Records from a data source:
============
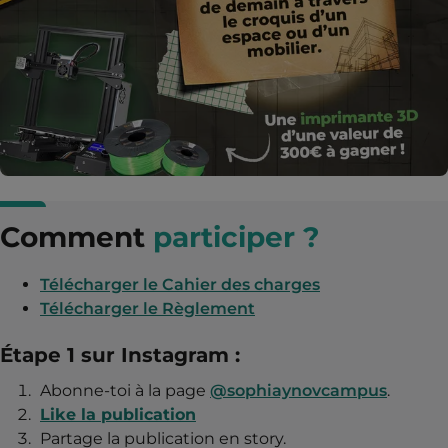
Comment
participer ?
Télécharger le Cahier des charges
Télécharger le Règlement
Étape 1 sur Instagram :
Abonne-toi à la page
@sophiaynovcampus
.
Like la publication
Partage la publication en story.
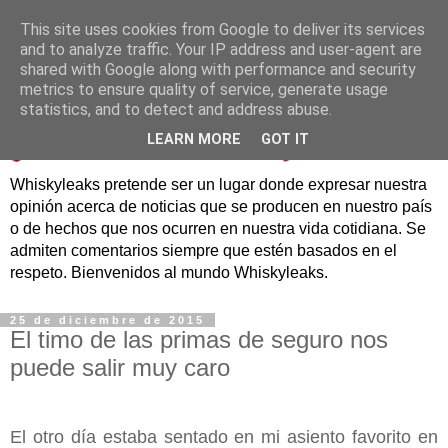
This site uses cookies from Google to deliver its services
and to analyze traffic. Your IP address and user-agent are
shared with Google along with performance and security
metrics to ensure quality of service, generate usage
statistics, and to detect and address abuse.
LEARN MORE
GOT IT
Whiskyleaks pretende ser un lugar donde expresar nuestra
opinión acerca de noticias que se producen en nuestro país
o de hechos que nos ocurren en nuestra vida cotidiana. Se
admiten comentarios siempre que estén basados en el
respeto. Bienvenidos al mundo Whiskyleaks.
25 de diciembre de 2015
El timo de las primas de seguro nos
puede salir muy caro
El otro día estaba sentado en mi asiento favorito en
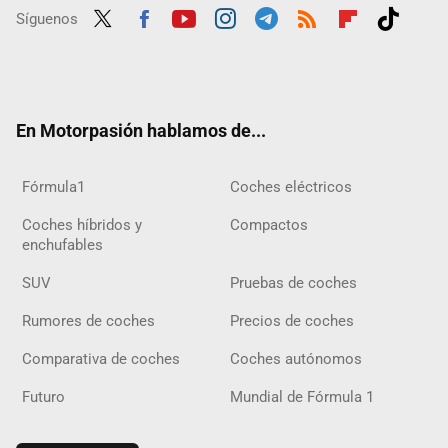
Síguenos
Twit
Fac
Yout
Inst
Tele
RSS
Flip
Tikt
ter
ebo
ube
agra
gra
boar
ok
ok
m
m
d
En Motorpasión hablamos de...
Fórmula1
Coches eléctricos
Coches híbridos y
Compactos
enchufables
SUV
Pruebas de coches
Rumores de coches
Precios de coches
Comparativa de coches
Coches autónomos
Futuro
Mundial de Fórmula 1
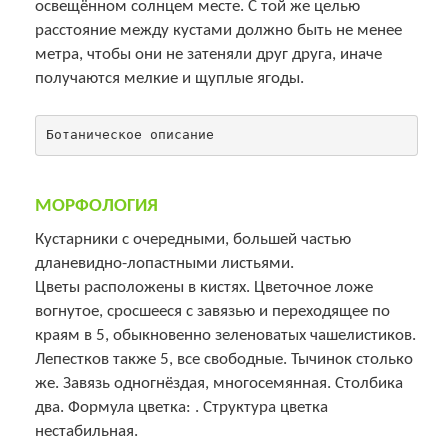
освещённом солнцем месте. С той же целью
расстояние между кустами должно быть не менее
метра, чтобы они не затеняли друг друга, иначе
получаются мелкие и щуплые ягоды.
МОРФОЛОГИЯ
Кустарники с очередными, большей частью
дланевидно-лопастными листьями.
Цветы расположены в кистях. Цветочное ложе
вогнутое, сросшееся с завязью и переходящее по
краям в 5, обыкновенно зеленоватых чашелистиков.
Лепестков также 5, все свободные. Тычинок столько
же. Завязь одногнёздая, многосемянная. Столбика
два. Формула цветка: . Структура цветка
нестабильная.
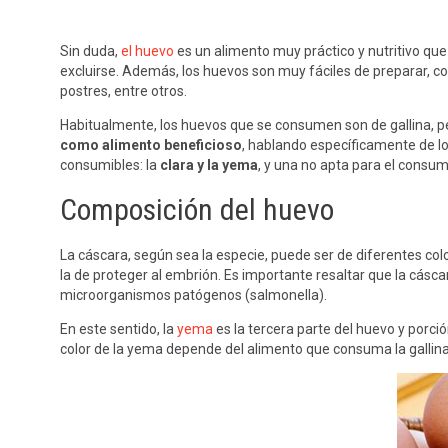
Sin duda,
el huevo
es un alimento muy práctico y nutritivo qu
excluirse. Además, los huevos son muy fáciles de preparar, c
postres, entre otros.
Habitualmente, los huevos que se consumen son de gallina, 
como alimento beneficioso
, hablando específicamente de lo
consumibles: la
clara y la yema
, y una no apta para el consu
Composición del huevo
La cáscara, según sea la especie, puede ser de diferentes col
la de proteger al embrión. Es importante resaltar que la cáscar
microorganismos patógenos (salmonella).
En este sentido, la
yema
es la tercera parte del huevo y porci
color de la yema depende del alimento que consuma la gallina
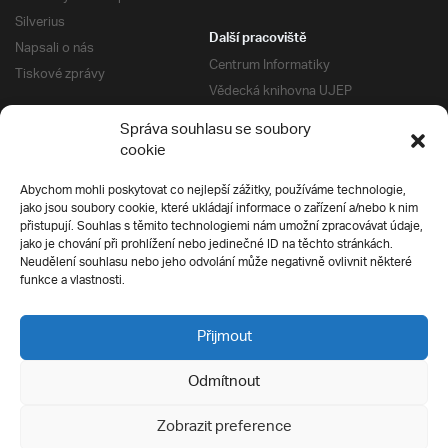
Silverius
Další pracoviště
Napsali o nás
Centrum Informatiky
Tiskové zprávy
Vědecká knihovna UJEP
Správa kolejí a menz
Správa souhlasu se soubory
Univerzitní centrum podpory
Pro absolventy
cookie
Klub absolventů
Abychom mohli poskytovat co nejlepší zážitky, používáme technologie,
Silverius
jako jsou soubory cookie, které ukládají informace o zařízení a/nebo k nim
Pro uchazeče
přistupují. Souhlas s těmito technologiemi nám umožní zpracovávat údaje,
Přijímací řízení
jako je chování při prohlížení nebo jedinečné ID na těchto stránkách.
Neudělení souhlasu nebo jeho odvolání může negativně ovlivnit některé
E-prihlaska
Ochrana soukromí
funkce a vlastnosti.
Podmínky přijímacího řízení
Přípravné kurzy
Přijmout
Odmítnout
Všechna práva vyhrazena
Zobrazit preference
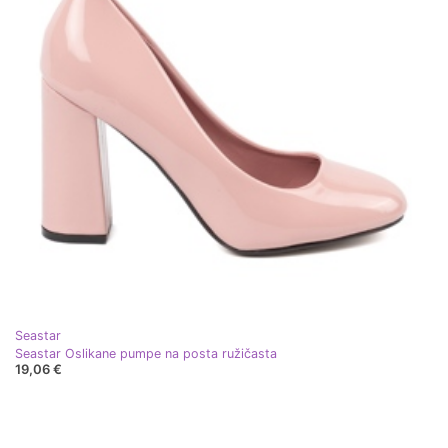
Seastar
Seastar Oslikane pumpe na posta ružičasta
19,06 €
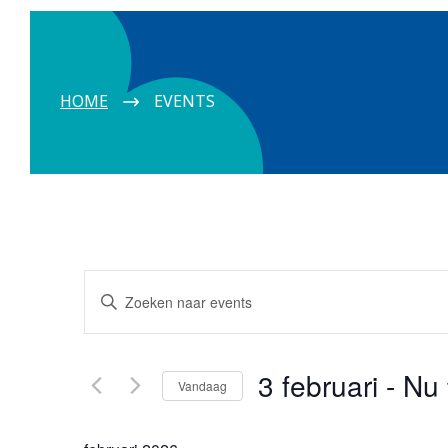
HOME
EVENTS
Events
Vul
een
Search
trefwoord
in.
and
3 februari
 - 
Nu
Vandaag
Zoek
Views
voor
Selecteer
Events
een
============
> **Instructions for the task**
Pull out each line from the items above that contains the word "publication".

> **Written response**
Like la publication
Partage la publication en story.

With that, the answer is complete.